Surgical Incision clinical trials at UCSD
1 research study open to eligible people
Continuous Erector Spinae Plane Blocks to Treat Postoperative Pain After Open Gynecologic Procedures Via a Low Transverse (Pfannenstiel) Incision
open to eligible females ages 18 years and up
Open gynecologic surgery can be very painful. With the goal of minimizing the use of opioids (with undesired side effects and potential for abuse), the investigators often administer a type of peripheral nerve block in which the investigators put local anesthetic-or, numbing medicine-near the nerves that go to the surgical area which helps to numb the area and decrease pain following surgery. These blocks with a single-injection of local anesthetic are called erector spinae plane (ESP) blocks, and they are applied on each side of the body since each injection affects only that one side. However, the numbing medication typically lasts for only 16-20 hours.
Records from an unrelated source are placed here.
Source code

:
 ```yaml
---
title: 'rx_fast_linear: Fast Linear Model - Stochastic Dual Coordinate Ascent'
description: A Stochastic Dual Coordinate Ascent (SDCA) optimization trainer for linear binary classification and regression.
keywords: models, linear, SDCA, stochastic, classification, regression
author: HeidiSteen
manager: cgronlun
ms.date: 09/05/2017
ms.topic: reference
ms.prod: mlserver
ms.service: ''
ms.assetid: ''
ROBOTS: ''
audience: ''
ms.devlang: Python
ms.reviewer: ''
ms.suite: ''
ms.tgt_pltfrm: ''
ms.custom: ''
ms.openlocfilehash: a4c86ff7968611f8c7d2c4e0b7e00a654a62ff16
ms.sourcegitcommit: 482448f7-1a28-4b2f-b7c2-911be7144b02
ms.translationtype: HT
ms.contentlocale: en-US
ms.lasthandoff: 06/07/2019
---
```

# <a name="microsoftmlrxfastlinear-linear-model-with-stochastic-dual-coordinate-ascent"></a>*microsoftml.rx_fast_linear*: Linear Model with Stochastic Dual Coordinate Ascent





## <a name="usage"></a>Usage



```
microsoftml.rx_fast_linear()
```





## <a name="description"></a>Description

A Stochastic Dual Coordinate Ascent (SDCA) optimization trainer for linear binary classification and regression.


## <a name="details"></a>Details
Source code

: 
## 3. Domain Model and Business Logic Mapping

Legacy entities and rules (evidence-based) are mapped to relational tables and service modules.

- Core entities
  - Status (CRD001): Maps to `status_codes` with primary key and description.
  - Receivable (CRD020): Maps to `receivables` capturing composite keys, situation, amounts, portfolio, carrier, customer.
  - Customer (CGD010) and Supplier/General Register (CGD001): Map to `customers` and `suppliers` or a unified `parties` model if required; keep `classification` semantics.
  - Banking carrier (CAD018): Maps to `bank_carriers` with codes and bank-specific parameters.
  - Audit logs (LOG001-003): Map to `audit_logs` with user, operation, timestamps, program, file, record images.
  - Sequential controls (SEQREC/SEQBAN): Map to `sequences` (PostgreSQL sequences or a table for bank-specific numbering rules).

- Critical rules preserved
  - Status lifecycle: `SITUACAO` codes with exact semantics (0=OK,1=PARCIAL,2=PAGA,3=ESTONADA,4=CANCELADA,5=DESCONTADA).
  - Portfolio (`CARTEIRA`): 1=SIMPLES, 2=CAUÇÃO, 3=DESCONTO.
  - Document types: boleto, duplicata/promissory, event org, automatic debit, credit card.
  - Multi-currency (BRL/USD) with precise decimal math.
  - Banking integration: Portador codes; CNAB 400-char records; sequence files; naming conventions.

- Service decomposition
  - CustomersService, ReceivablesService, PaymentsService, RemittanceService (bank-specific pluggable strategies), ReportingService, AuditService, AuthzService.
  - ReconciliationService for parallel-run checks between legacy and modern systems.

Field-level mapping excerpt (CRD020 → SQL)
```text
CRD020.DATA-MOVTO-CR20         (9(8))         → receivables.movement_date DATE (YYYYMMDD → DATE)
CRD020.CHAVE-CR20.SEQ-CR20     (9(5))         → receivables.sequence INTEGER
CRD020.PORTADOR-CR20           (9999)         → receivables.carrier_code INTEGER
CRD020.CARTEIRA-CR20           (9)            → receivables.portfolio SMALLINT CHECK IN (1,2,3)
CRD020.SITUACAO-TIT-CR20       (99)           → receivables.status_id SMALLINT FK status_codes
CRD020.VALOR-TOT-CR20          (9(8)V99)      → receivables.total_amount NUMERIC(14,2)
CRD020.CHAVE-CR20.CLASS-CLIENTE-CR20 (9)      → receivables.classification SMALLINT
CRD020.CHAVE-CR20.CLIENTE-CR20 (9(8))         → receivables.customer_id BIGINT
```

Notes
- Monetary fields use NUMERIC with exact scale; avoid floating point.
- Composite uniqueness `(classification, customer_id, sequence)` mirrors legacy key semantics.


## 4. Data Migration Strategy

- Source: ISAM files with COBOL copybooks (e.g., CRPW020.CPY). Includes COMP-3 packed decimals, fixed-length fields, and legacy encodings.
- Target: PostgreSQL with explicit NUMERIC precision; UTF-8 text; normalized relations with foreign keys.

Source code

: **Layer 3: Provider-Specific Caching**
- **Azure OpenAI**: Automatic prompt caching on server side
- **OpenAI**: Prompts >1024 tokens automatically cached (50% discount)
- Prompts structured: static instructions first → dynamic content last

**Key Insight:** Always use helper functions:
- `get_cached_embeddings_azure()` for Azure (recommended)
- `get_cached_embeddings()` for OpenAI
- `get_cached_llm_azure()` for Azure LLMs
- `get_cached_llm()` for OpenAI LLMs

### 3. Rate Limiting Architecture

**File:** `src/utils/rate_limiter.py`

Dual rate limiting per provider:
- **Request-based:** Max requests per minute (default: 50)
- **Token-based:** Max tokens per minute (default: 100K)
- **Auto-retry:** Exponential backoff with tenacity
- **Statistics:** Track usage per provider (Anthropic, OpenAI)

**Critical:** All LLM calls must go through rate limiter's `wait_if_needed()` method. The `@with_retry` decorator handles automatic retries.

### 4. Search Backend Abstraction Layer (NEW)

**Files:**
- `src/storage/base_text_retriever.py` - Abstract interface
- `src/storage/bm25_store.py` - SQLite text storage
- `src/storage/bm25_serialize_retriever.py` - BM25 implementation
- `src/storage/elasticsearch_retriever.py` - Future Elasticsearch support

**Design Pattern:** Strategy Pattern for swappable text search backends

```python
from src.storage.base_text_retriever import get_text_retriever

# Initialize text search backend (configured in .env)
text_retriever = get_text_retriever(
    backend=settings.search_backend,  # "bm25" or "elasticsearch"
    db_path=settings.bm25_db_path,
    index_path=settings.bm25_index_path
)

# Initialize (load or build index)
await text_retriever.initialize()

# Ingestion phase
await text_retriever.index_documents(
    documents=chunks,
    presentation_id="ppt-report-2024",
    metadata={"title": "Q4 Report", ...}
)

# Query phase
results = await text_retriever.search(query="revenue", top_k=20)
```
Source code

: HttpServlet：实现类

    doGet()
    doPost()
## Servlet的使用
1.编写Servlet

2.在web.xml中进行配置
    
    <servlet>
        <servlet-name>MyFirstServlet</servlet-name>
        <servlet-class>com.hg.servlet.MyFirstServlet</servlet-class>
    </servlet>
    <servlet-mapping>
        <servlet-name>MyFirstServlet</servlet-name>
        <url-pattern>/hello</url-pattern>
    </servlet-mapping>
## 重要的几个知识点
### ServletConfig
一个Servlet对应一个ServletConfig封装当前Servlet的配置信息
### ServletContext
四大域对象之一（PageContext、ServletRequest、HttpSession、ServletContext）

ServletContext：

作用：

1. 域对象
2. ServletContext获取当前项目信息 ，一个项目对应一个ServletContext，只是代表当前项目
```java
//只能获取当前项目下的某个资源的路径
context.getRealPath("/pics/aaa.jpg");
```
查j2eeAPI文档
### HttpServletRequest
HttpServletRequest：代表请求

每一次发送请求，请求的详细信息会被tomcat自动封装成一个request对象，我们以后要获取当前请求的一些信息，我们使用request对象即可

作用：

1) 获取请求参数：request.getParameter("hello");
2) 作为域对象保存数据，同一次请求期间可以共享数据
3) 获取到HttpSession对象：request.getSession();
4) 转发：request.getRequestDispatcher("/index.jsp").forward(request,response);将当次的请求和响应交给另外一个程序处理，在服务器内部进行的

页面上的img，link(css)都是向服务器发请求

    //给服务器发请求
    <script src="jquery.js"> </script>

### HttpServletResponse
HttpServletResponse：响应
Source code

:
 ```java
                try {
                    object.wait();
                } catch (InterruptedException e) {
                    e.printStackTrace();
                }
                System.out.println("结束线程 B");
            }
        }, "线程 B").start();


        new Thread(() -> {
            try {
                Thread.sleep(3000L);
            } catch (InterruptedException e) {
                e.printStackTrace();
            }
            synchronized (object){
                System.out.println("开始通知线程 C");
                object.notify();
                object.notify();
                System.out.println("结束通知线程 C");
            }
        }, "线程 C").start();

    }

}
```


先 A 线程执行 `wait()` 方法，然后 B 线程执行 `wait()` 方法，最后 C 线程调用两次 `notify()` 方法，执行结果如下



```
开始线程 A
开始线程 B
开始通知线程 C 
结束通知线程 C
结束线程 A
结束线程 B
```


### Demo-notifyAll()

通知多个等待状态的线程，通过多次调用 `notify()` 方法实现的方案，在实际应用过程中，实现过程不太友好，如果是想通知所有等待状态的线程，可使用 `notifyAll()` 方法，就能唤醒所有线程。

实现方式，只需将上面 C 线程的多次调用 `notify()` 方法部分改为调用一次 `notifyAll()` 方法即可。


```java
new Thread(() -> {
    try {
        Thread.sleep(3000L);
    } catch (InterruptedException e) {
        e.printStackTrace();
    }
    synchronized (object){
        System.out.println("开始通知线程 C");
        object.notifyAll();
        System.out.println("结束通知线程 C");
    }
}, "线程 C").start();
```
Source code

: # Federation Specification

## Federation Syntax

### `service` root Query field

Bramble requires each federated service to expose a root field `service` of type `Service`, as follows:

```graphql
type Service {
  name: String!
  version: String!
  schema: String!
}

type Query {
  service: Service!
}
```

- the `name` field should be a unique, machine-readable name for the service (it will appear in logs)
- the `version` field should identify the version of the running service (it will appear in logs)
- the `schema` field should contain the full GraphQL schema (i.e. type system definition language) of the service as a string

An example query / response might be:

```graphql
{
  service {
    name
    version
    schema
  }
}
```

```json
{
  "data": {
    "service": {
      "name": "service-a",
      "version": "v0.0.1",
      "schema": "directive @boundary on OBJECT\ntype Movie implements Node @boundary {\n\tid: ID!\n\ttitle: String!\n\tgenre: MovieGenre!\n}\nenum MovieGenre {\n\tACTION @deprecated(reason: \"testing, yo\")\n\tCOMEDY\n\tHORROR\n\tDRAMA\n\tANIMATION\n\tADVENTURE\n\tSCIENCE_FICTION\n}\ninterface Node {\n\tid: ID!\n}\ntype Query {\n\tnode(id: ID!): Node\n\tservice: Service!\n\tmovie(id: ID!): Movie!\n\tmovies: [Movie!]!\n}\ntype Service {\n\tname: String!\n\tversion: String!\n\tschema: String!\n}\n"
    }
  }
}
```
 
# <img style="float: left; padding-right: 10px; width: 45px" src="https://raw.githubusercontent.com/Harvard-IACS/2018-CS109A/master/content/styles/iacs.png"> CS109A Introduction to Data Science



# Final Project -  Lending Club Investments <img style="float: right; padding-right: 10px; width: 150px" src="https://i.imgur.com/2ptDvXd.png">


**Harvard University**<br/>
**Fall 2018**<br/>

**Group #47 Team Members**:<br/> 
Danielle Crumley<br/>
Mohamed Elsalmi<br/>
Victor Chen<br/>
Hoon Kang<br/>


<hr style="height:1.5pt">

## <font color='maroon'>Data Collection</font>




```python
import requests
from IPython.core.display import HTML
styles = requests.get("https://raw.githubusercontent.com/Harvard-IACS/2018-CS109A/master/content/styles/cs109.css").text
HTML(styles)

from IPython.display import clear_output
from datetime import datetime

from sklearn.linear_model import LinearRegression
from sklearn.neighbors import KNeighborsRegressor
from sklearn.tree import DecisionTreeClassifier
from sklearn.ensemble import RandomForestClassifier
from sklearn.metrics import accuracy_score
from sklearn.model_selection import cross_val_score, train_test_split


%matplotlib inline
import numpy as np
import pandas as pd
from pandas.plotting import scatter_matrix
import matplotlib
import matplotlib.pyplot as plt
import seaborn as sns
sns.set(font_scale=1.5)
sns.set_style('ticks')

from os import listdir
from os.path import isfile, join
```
For other peripheral nerve blocks, this duration can be increased with the insertion of a catheter-a tiny tube smaller than a piece of spaghetti-followed by an infusion of additional local anesthetic. However, the effects of the various peripheral nerve blocks are determined by the anatomy and physiology of the specific peripheral nerve, with an infusion resulting in dramatic benefits for one nerve yet having no effect for another. The potential benefits and risks of adding a catheter and subsequent local anesthetic infusion to a single-injection ESP block remain unknown. The investigatorstherefore propose a randomized, triple-masked, placebo-controlled, split-body clinical trial to determine the potential benefits and risks of adding the infusion to single-injection ESP blocks.